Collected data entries
----------

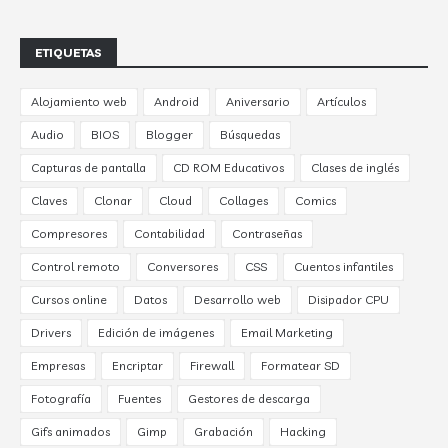
ETIQUETAS
Alojamiento web
Android
Aniversario
Artículos
Audio
BIOS
Blogger
Búsquedas
Capturas de pantalla
CD ROM Educativos
Clases de inglés
Claves
Clonar
Cloud
Collages
Comics
Compresores
Contabilidad
Contraseñas
Control remoto
Conversores
CSS
Cuentos infantiles
Cursos online
Datos
Desarrollo web
Disipador CPU
Drivers
Edición de imágenes
Email Marketing
Empresas
Encriptar
Firewall
Formatear SD
Fotografía
Fuentes
Gestores de descarga
Gifs animados
Gimp
Grabación
Hacking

----------

What is being asked
Please provide an exact transcription of each line from the one holding "Aniversario" through the final line of the data above.

Solution below
Aniversario
Artículos
Audio
BIOS
Blogger
Búsquedas
Capturas de pantalla
CD ROM Educativos
Clases de inglés
Claves
Clonar
Cloud
Collages
Comics
Compresores
Contabilidad
Contraseñas
Control remoto
Conversores
CSS
Cuentos infantiles
Cursos online
Datos
Desarrollo web
Disipador CPU
Drivers
Edición de imágenes
Email Marketing
Empresas
Encriptar
Firewall
Formatear SD
Fotografía
Fuentes
Gestores de descarga
Gifs animados
Gimp
Grabación
Hacking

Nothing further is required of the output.